EXERCISE DESCRIPTION> In the data that follows, find each line containing "Archief" and copy it.

Extracted page text data>
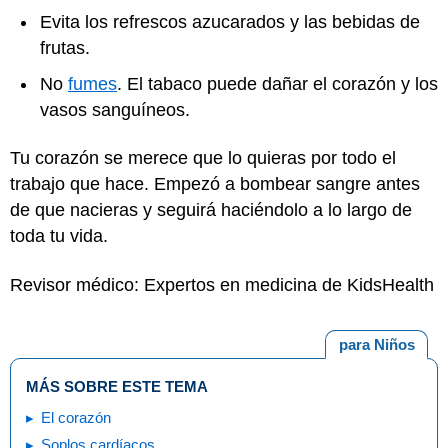
Evita los refrescos azucarados y las bebidas de
frutas.
No
fumes
. El tabaco puede dañar el corazón y los
vasos sanguíneos.
Tu corazón se merece que lo quieras por todo el
trabajo que hace. Empezó a bombear sangre antes
de que nacieras y seguirá haciéndolo a lo largo de
toda tu vida.
Revisor médico: Expertos en medicina de KidsHealth
para Niños
MÁS SOBRE ESTE TEMA
El corazón
Soplos cardíacos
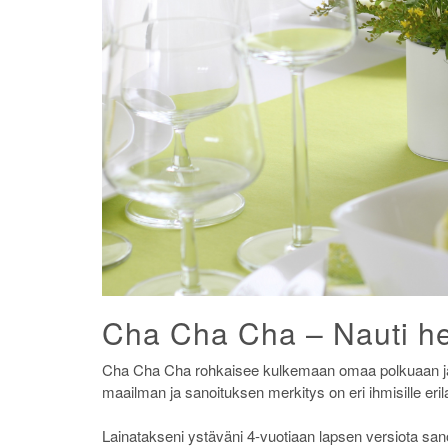
Cha Cha Cha – Nauti he
Cha Cha Cha rohkaisee kulkemaan omaa polkuaan ja n
maailman ja sanoituksen merkitys on eri ihmisille eri
Lainatakseni ystäväni 4-vuotiaan lapsen versiota sano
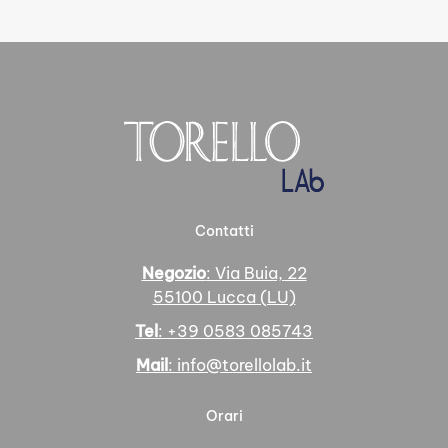
Contatti
Negozio
: Via Buia, 22
55100 Lucca (LU)
Tel
: +39 0583 085743
Mail
: info@torellolab.it
Orari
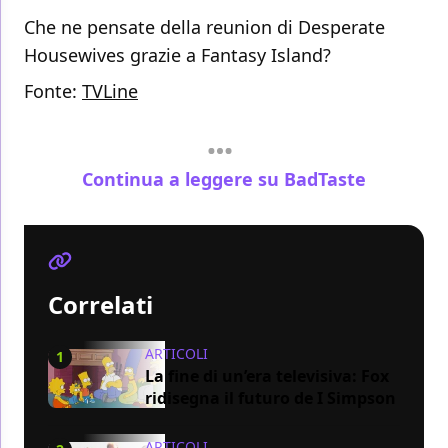
Che ne pensate della reunion di Desperate
Housewives grazie a Fantasy Island?
Fonte:
TVLine
Continua a leggere su BadTaste
Correlati
ARTICOLI
1
La fine di un’era televisiva: Fox
ridisegna il futuro de I Simpson
ARTICOLI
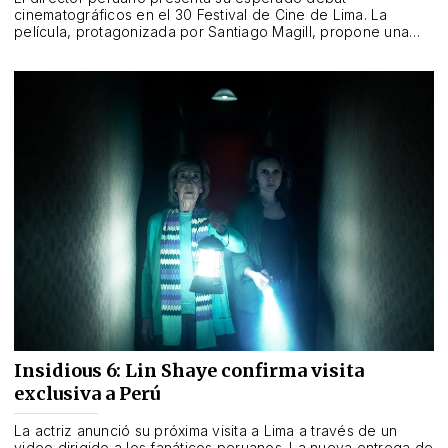
cinematográficos en el 30 Festival de Cine de Lima. La
película, protagonizada por Santiago Magill, propone una
mirada de realismo mágico sobre el amor, el duelo y la
memoria.
Insidious 6: Lin Shaye confirma visita
exclusiva a Perú
La actriz anunció su próxima visita a Lima a través de un
video dirigido a los fanáticos peruanos. La nueva entrega de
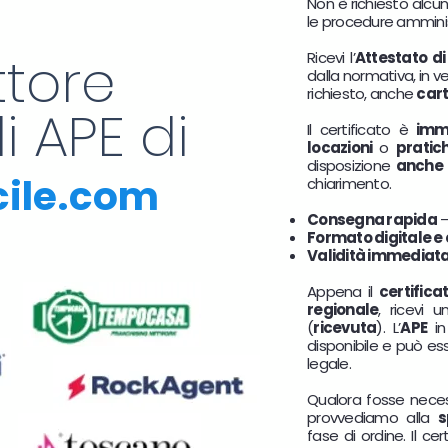
Non è richiesto alcu
le procedure amminis
ttore
Ricevi l’
Attestato di
dalla normativa, in v
richiesto, anche
cart
i APE di
Il certificato è
imm
locazioni
o
pratic
disposizione
anche 
cile.com
chiarimento.
Consegna rapida
–
Formato digitale e
Validità immediat
Appena il
certifica
regionale
, ricevi
(
ricevuta
). L’
APE
i
disponibile e può e
legale.
Qualora fosse nece
provvediamo alla
s
fase di ordine. Il c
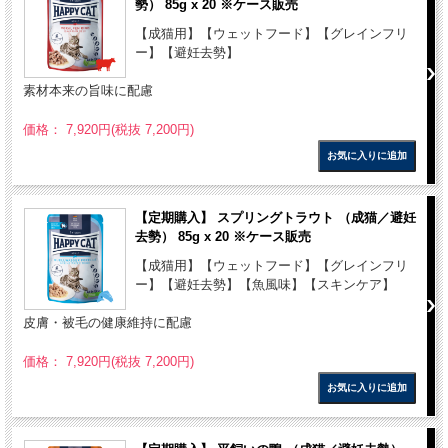
勢） 85g x 20 ※ケース販売
【成猫用】【ウェットフード】【グレインフリ
ー】【避妊去勢】
素材本来の旨味に配慮
価格： 7,920円(税抜 7,200円)
【定期購入】 スプリングトラウト （成猫／避妊
去勢） 85g x 20 ※ケース販売
【成猫用】【ウェットフード】【グレインフリ
ー】【避妊去勢】【魚風味】【スキンケア】
皮膚・被毛の健康維持に配慮
価格： 7,920円(税抜 7,200円)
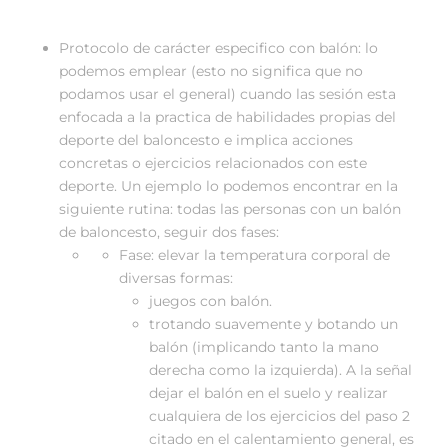
Protocolo de carácter especifico con balón: lo
podemos emplear (esto no significa que no
podamos usar el general) cuando las sesión esta
enfocada a la practica de habilidades propias del
deporte del baloncesto e implica acciones
concretas o ejercicios relacionados con este
deporte. Un ejemplo lo podemos encontrar en la
siguiente rutina: todas las personas con un balón
de baloncesto, seguir dos fases:
Fase: elevar la temperatura corporal de
diversas formas:
juegos con balón.
trotando suavemente y botando un
balón (implicando tanto la mano
derecha como la izquierda). A la señal
dejar el balón en el suelo y realizar
cualquiera de los ejercicios del paso 2
citado en el calentamiento general, es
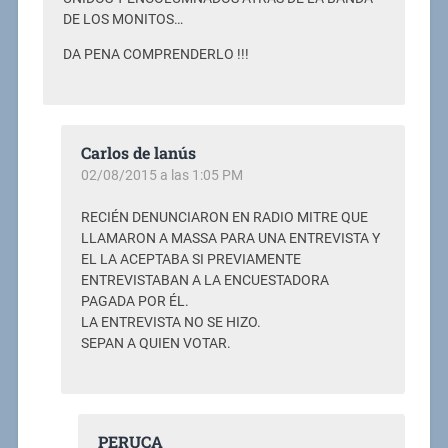
DE LOS MONITOS…
DA PENA COMPRENDERLO !!!
Carlos de lanús
02/08/2015 a las 1:05 PM
RECIÉN DENUNCIARON EN RADIO MITRE QUE
LLAMARON A MASSA PARA UNA ENTREVISTA Y
EL LA ACEPTABA SI PREVIAMENTE
ENTREVISTABAN A LA ENCUESTADORA
PAGADA POR ÉL.
LA ENTREVISTA NO SE HIZO.
SEPAN A QUIEN VOTAR.
PERUCA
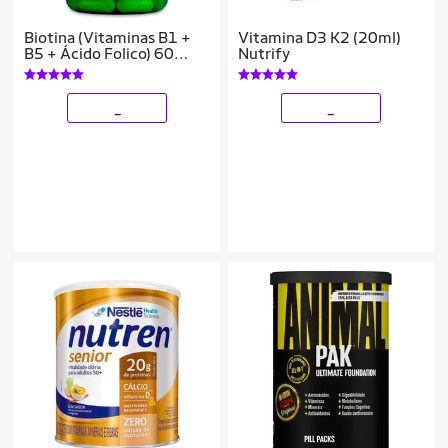
Biotina (Vitaminas B1 +
Vitamina D3 K2 (20ml)
B5 + Ácido Folico) 60
Nutrify
Caps MaxiNutri
_
_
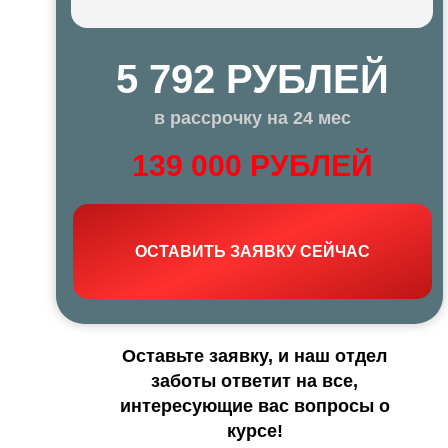
5 792 РУБЛЕЙ
в рассрочку на 24 мес
139 000 РУБЛЕЙ
ОСТАВИТЬ ЗАЯВКУ СЕЙЧАС
Оставьте заявку, и наш отдел
заботы ответит на все,
интересующие вас вопросы о
курсе!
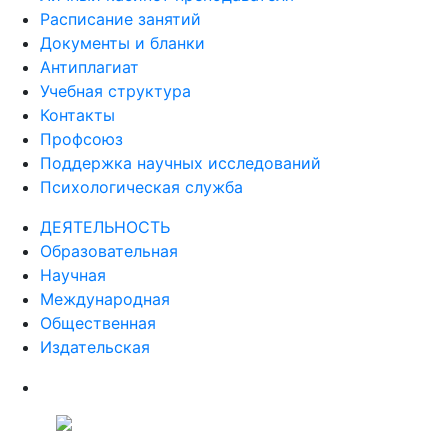
Расписание занятий
Документы и бланки
Антиплагиат
Учебная структура
Контакты
Профсоюз
Поддержка научных исследований
Психологическая служба
ДЕЯТЕЛЬНОСТЬ
Образовательная
Научная
Международная
Общественная
Издательская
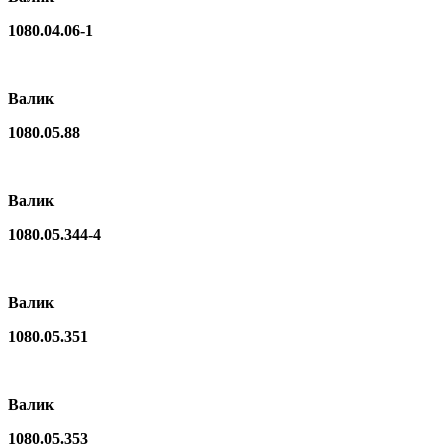
1080.04.06-1
Валик
1080.05.88
Валик
1080.05.344-4
Валик
1080.05.351
Валик
1080.05.353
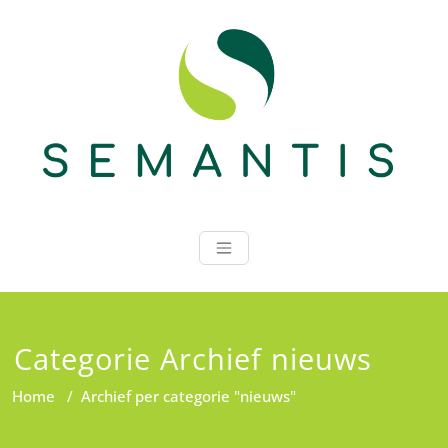
Ga
naar
de
inhoud
Semantis
Categorie Archief nieuws
Home
/
Archief per categorie "nieuws"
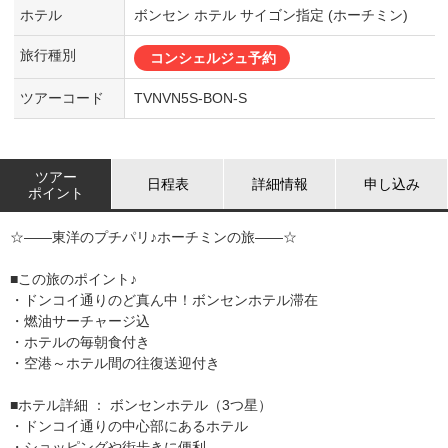
ホテル
ボンセン ホテル サイゴン指定 (ホーチミン)
旅行種別
コンシェルジュ予約
ツアーコード
TVNVN5S-BON-S
ツアー
日程表
詳細情報
申し込み
ポイント
☆――東洋のプチパリ♪ホーチミンの旅――☆
■この旅のポイント♪
・ドンコイ通りのど真ん中！ボンセンホテル滞在
・燃油サーチャージ込
・ホテルの毎朝食付き
・空港～ホテル間の往復送迎付き
■ホテル詳細 ： ボンセンホテル（3つ星）
・ドンコイ通りの中心部にあるホテル
・ショッピングや街歩きに便利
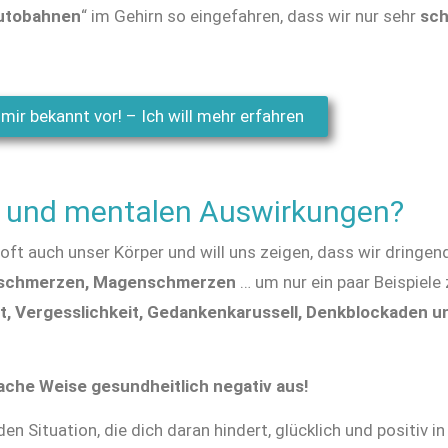
utobahnen
“ im Gehirn so eingefahren, dass wir nur sehr
sch
ir bekannt vor! – Ich will mehr erfahren
en und mentalen Auswirkungen?
 oft auch unser Körper und will uns zeigen, dass wir dringen
enschmerzen, Magenschmerzen
… um nur ein paar Beispiele
t, Vergesslichkeit, Gedankenkarussell, Denkblockaden u
fache Weise gesundheitlich negativ aus!
n Situation, die dich daran hindert, glücklich und positiv i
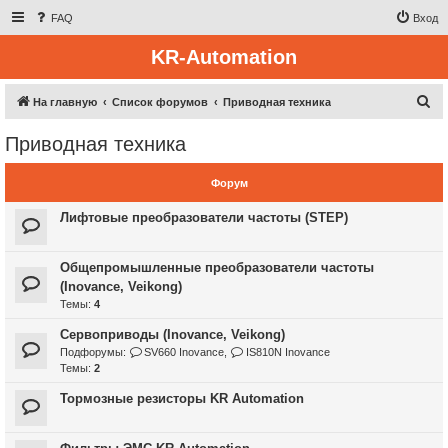
FAQ
Вход
KR-Automation
П
На главную
Список форумов
Приводная техника
о
Приводная техника
и
с
Форум
к
Лифтовые преобразователи частоты (STEP)
Общепромышленные преобразователи частоты
(Inovance, Veikong)
Темы:
4
Сервоприводы (Inovance, Veikong)
Подфорумы:
SV660 Inovance
,
IS810N Inovance
Темы:
2
Тормозные резисторы KR Automation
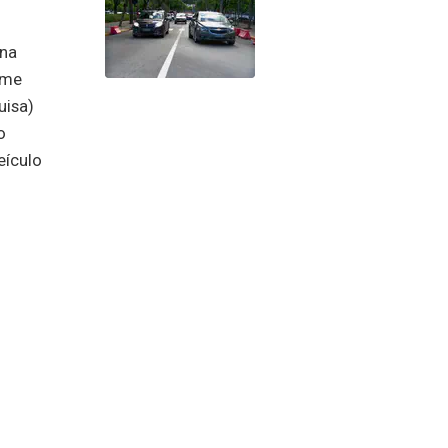
 na
ime
uisa)
o
eículo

TASK ANSWER>
Categorie Archief nieuws
Archief per categorie "nieuws"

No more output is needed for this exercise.